Exercise: The listing below must be returned in full and unchanged, without the images it carries.

▬▬▬▬▬▬

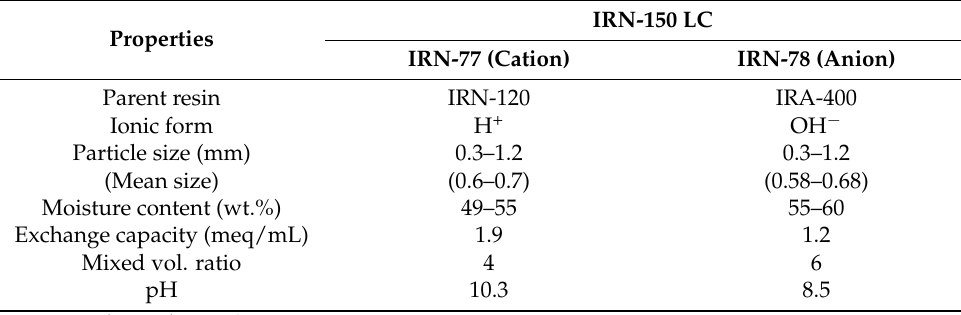
Table 6. Specifications of Amberlite IRN-150LC resin used in the tests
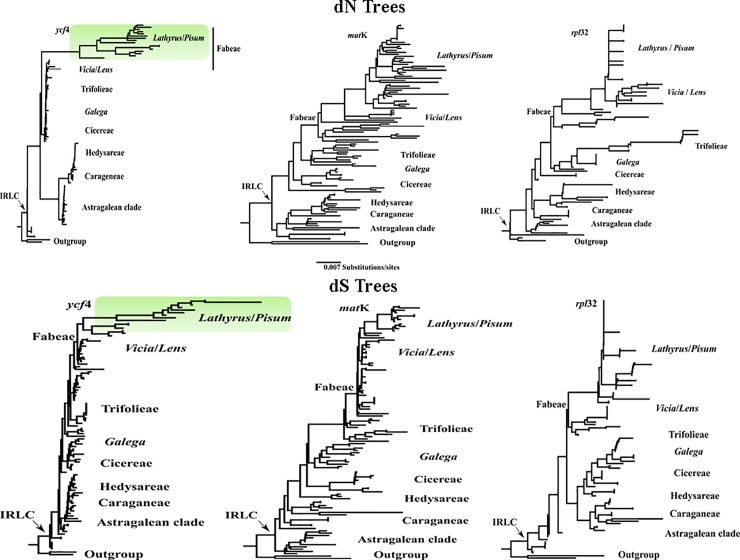
Synonymous and nonsynonymous divergence in IRLC ycf4 sequences.All trees are drawn to the same scale. Green branches in the dN and dS trees indicate taxa in which ycf4 gene represents positive selection and acceleration in evolutionary rate. Trees for matK and rpl32 genes do not show comparable rate at either synonymous or nonsynonymous divergence.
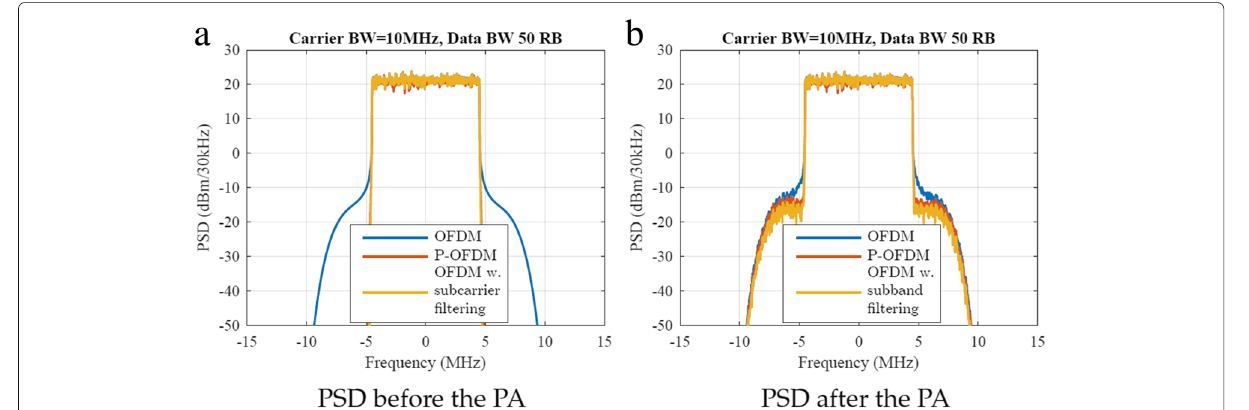
Fig. 16 a , b PSD of different waveforms before and after the non-linear power amplifier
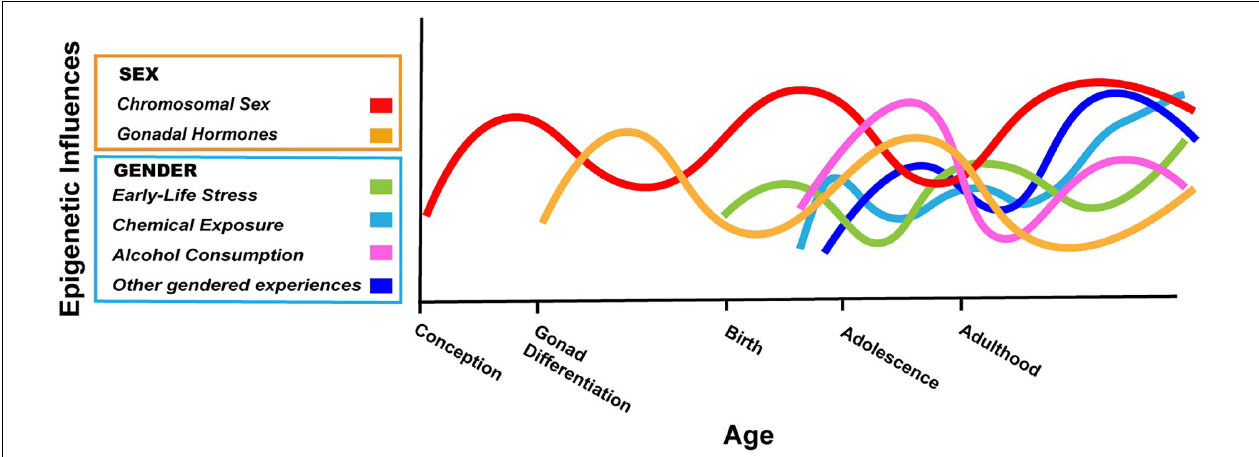
FIGURE 1 | Hypothetical depiction of the complex interplay of sex and gender on the brain epigenome throughout the lifespan. Chromosomal sex is determined at conception and can have effects on the epigenome throughout life (red). The gonads differentiate after the first 10 weeks of fetal life in humans; thereafter, sex differences in gonadal hormones can have acute or lasting effects on the epigenome (gold). The gendered experiences described in this review start as early as birth (early life stress based on gender; green) and continue into adolescence and adulthood (cosmetic use, alcohol consumption; light blue, purple). Many other gendered experiences not explicitly addressed in this review will also impact the neuroepigenome (dark blue). The relative contribution of various factors and how they may change throughout development are not known, but the effects of biological sex and gender will interact in myriad ways throughout life. In some cases, gender may amplify epigenetic differences due to sex, whereas in other cases, gendered experiences may counteract differences in the epigenome based on biological sex. Not shown here is the fact that with our current ability to know the sex of an unborn child, gender can start before birth (Al-Akour, 2008).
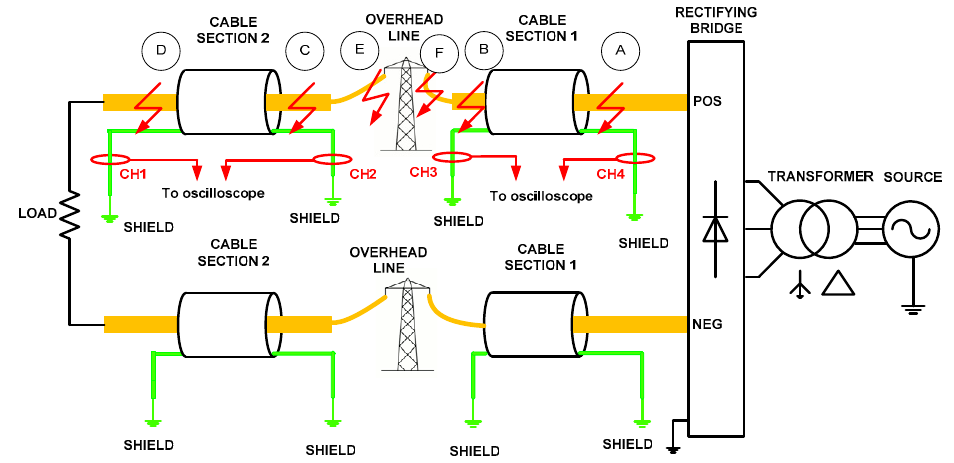
Figure 13. Layout of experimental ground faults positions in the cable side (A, B, C, and D) and in the overhead line side (F and E).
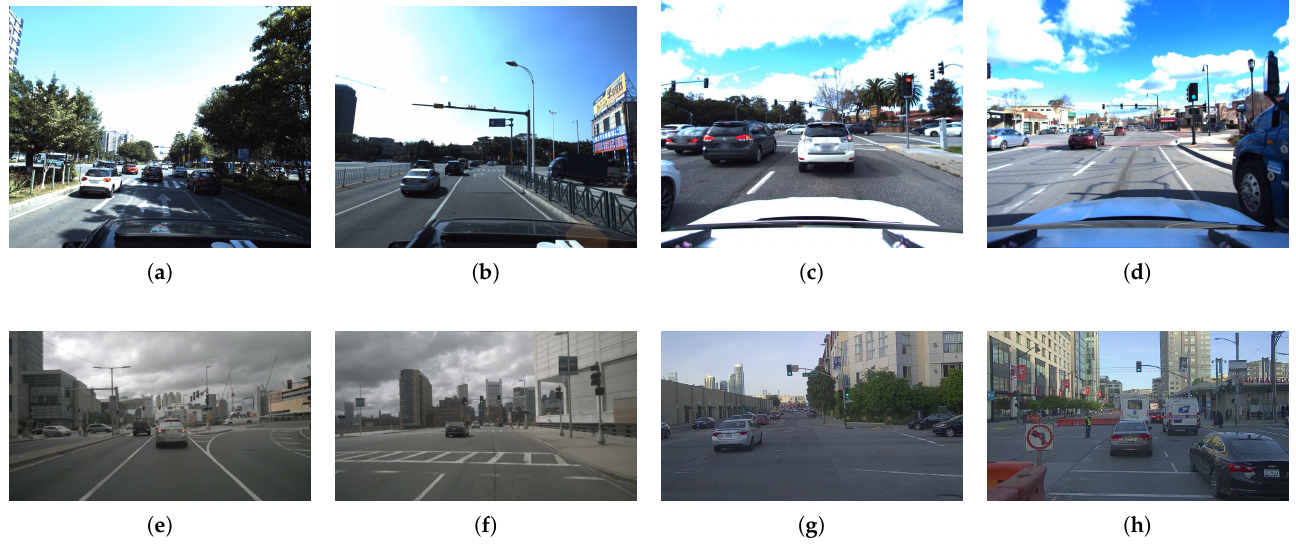
Figure 1. Typical intersections in the well-known ApolloScape ( a , b ), Lyft-5 ( c , d ), NuScenes ( e , f ), and Pandaset ( g , h ) datasets. The intersection geometry configuration on these Manhattan-like environments is simple and repetitive, and the dominant difference consists only on the traffic conditions. Moreover, it is of extreme difficulty to generalize these kinds of settings to mid-sized cities.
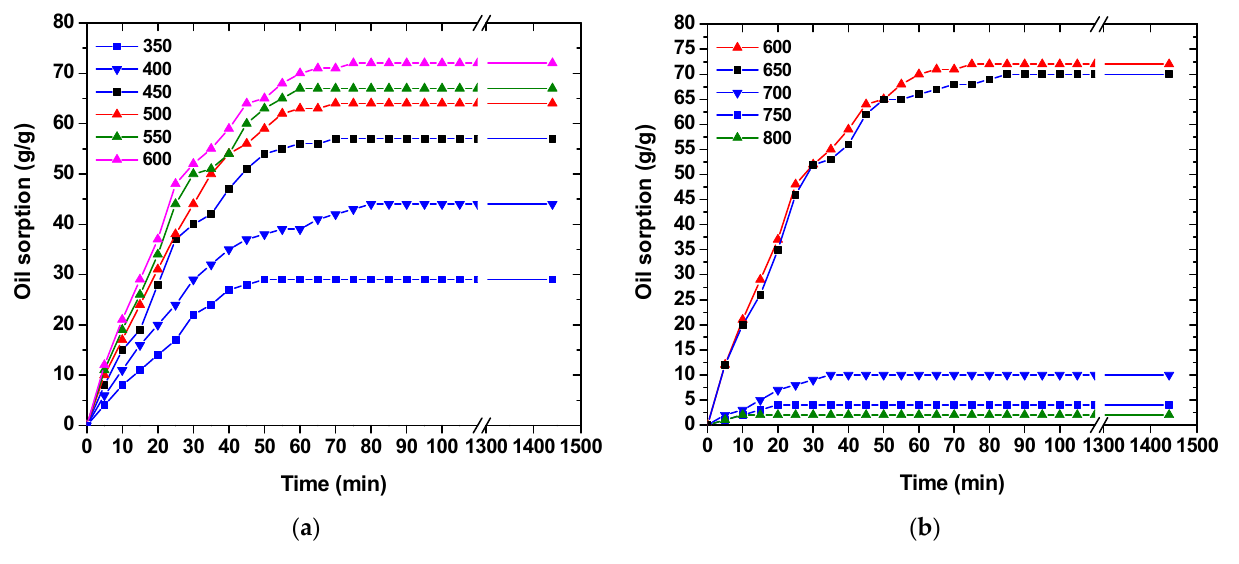
Figure 4. Effect of contact time on oil sorption capacity. ( a ) ACp-350, ACp-400, ACp-450, ACp-500, ACp-550, ACp-600; ( b ) ACp-600, ACp-650, ACp-700, ACp-750, ACp-800.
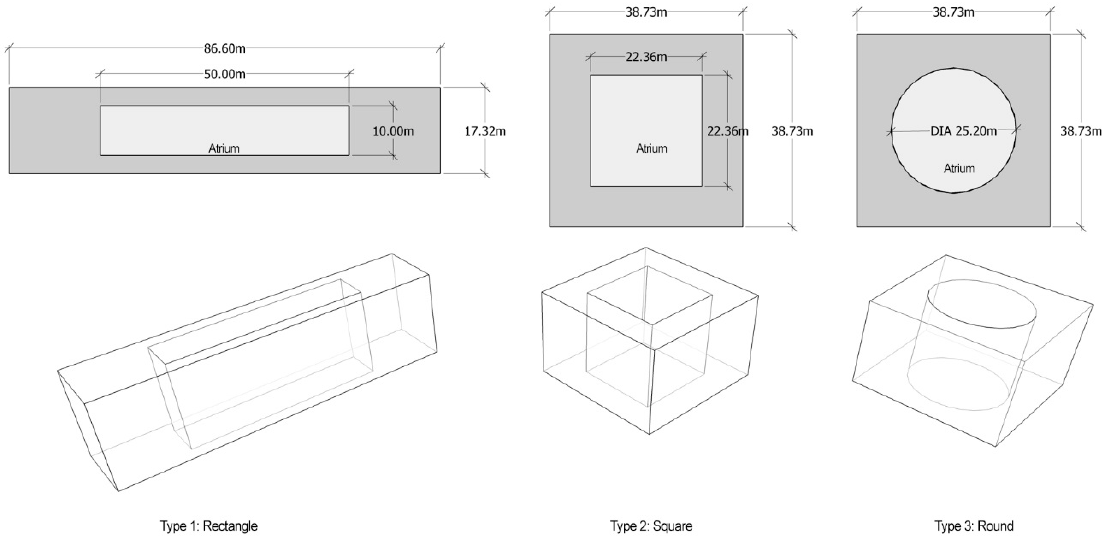
Figure 1. Plan and 3D views of the three atrium types.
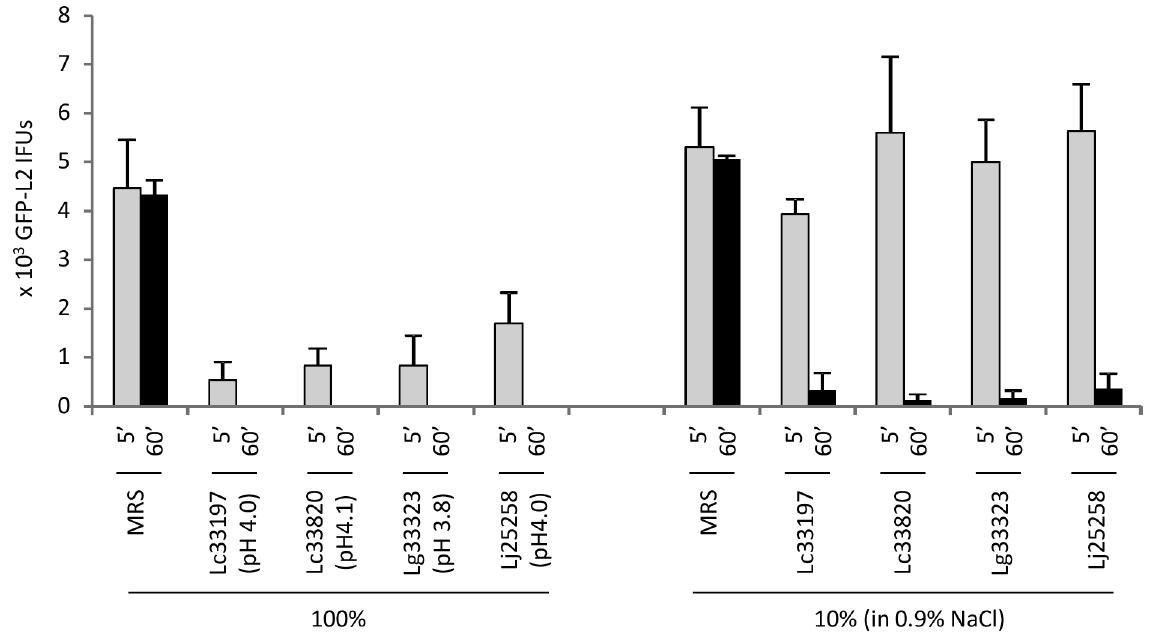
Figure 1. Time- and concentration-dependent inactivation of elementary bodies (EBs) of GFP-L2, derived from C.trachomatis serovar L2, by Lactobacillus- conditioned medium (LCM). LCM was collected from overnight still cultures of L. crispatus 33197 (Lc33197), L. crispatus 33820 (Lc33820), L. gasseri 33323 (Lg33323) and L. jensenii 25258 (Lj25258). pH values of undiluted (100%) LCM are shown. EBs were treated with undiluted LCM or LCM diluted 10 fold with 0.9% NaCl for 5 min or 1 h. Following treatments, surviving EBs were serially diluted and then inoculated onto McCoy monolayers; resulting inclusion-forming units were scored by fluorescence microscopy. Values were averages 6 standard deviations of triplicate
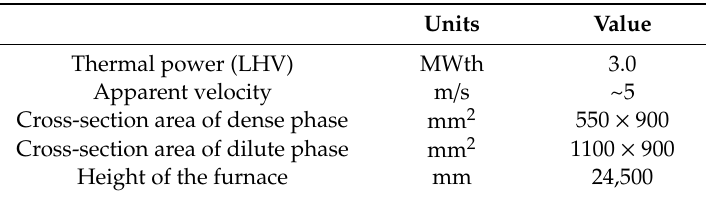
Figure 5. ( Left ) schematic of the CFB rig; ( right ) numerical grid of the furnace. Table 1. Descriptions of the experiments.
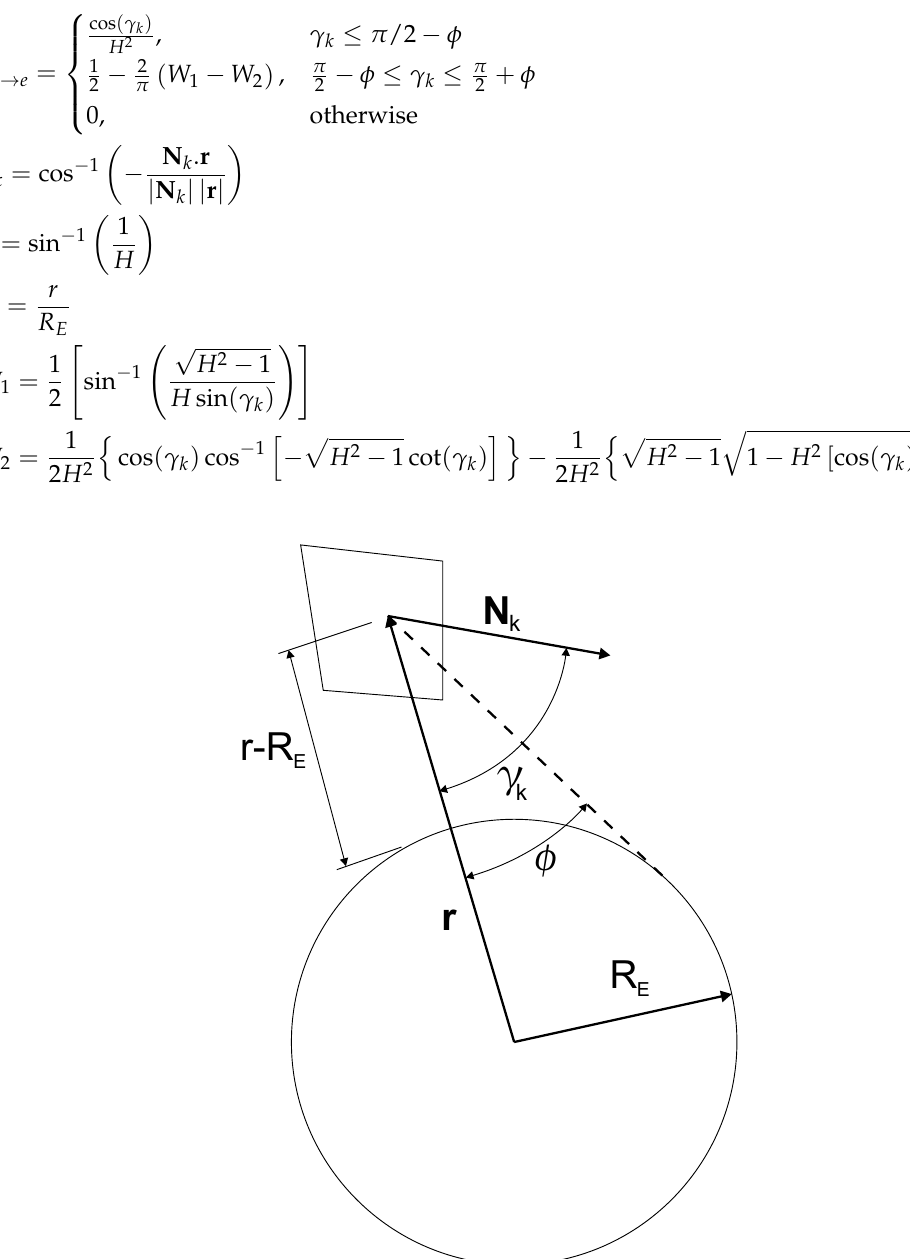
Figure 5. Geometry to estimate F k → e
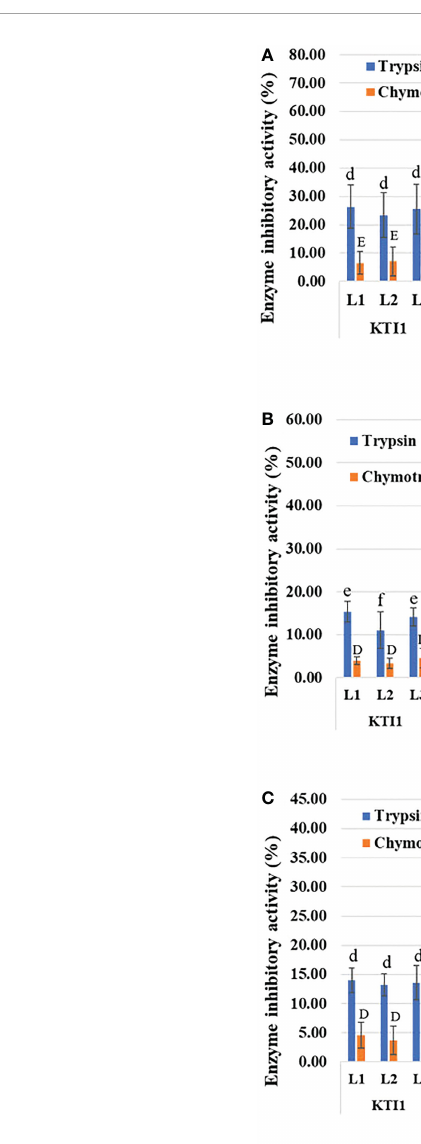
(Figure 3A). Transgenic Arabidopsis lines of KTI1 (an average of 2.5-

▬▬▬▬▬▬

Your response:
Table 6. Specifications of Amberlite IRN-150LC resin used in the tests
Synonymous and nonsynonymous divergence in IRLC ycf4 sequences.All trees are drawn to the same scale. Green branches in the dN and dS trees indicate taxa in which ycf4 gene represents positive selection and acceleration in evolutionary rate. Trees for matK and rpl32 genes do not show comparable rate at either synonymous or nonsynonymous divergence.
Fig. 16 a , b PSD of different waveforms before and after the non-linear power amplifier
FIGURE 1 | Hypothetical depiction of the complex interplay of sex and gender on the brain epigenome throughout the lifespan. Chromosomal sex is determined at conception and can have effects on the epigenome throughout life (red). The gonads differentiate after the first 10 weeks of fetal life in humans; thereafter, sex differences in gonadal hormones can have acute or lasting effects on the epigenome (gold). The gendered experiences described in this review start as early as birth (early life stress based on gender; green) and continue into adolescence and adulthood (cosmetic use, alcohol consumption; light blue, purple). Many other gendered experiences not explicitly addressed in this review will also impact the neuroepigenome (dark blue). The relative contribution of various factors and how they may change throughout development are not known, but the effects of biological sex and gender will interact in myriad ways throughout life. In some cases, gender may amplify epigenetic differences due to sex, whereas in other cases, gendered experiences may counteract differences in the epigenome based on biological sex. Not shown here is the fact that with our current ability to know the sex of an unborn child, gender can start before birth (Al-Akour, 2008).
Figure 13. Layout of experimental ground faults positions in the cable side (A, B, C, and D) and in the overhead line side (F and E).
Figure 1. Typical intersections in the well-known ApolloScape ( a , b ), Lyft-5 ( c , d ), NuScenes ( e , f ), and Pandaset ( g , h ) datasets. The intersection geometry configuration on these Manhattan-like environments is simple and repetitive, and the dominant difference consists only on the traffic conditions. Moreover, it is of extreme difficulty to generalize these kinds of settings to mid-sized cities.
Figure 4. Effect of contact time on oil sorption capacity. ( a ) ACp-350, ACp-400, ACp-450, ACp-500, ACp-550, ACp-600; ( b ) ACp-600, ACp-650, ACp-700, ACp-750, ACp-800.
Figure 1. Plan and 3D views of the three atrium types.
Figure 1. Time- and concentration-dependent inactivation of elementary bodies (EBs) of GFP-L2, derived from C.trachomatis serovar L2, by Lactobacillus- conditioned medium (LCM). LCM was collected from overnight still cultures of L. crispatus 33197 (Lc33197), L. crispatus 33820 (Lc33820), L. gasseri 33323 (Lg33323) and L. jensenii 25258 (Lj25258). pH values of undiluted (100%) LCM are shown. EBs were treated with undiluted LCM or LCM diluted 10 fold with 0.9% NaCl for 5 min or 1 h. Following treatments, surviving EBs were serially diluted and then inoculated onto McCoy monolayers; resulting inclusion-forming units were scored by fluorescence microscopy. Values were averages 6 standard deviations of triplicate
Figure 5. ( Left ) schematic of the CFB rig; ( right ) numerical grid of the furnace. Table 1. Descriptions of the experiments.
Figure 5. Geometry to estimate F k → e
(Figure 3A). Transgenic Arabidopsis lines of KTI1 (an average of 2.5-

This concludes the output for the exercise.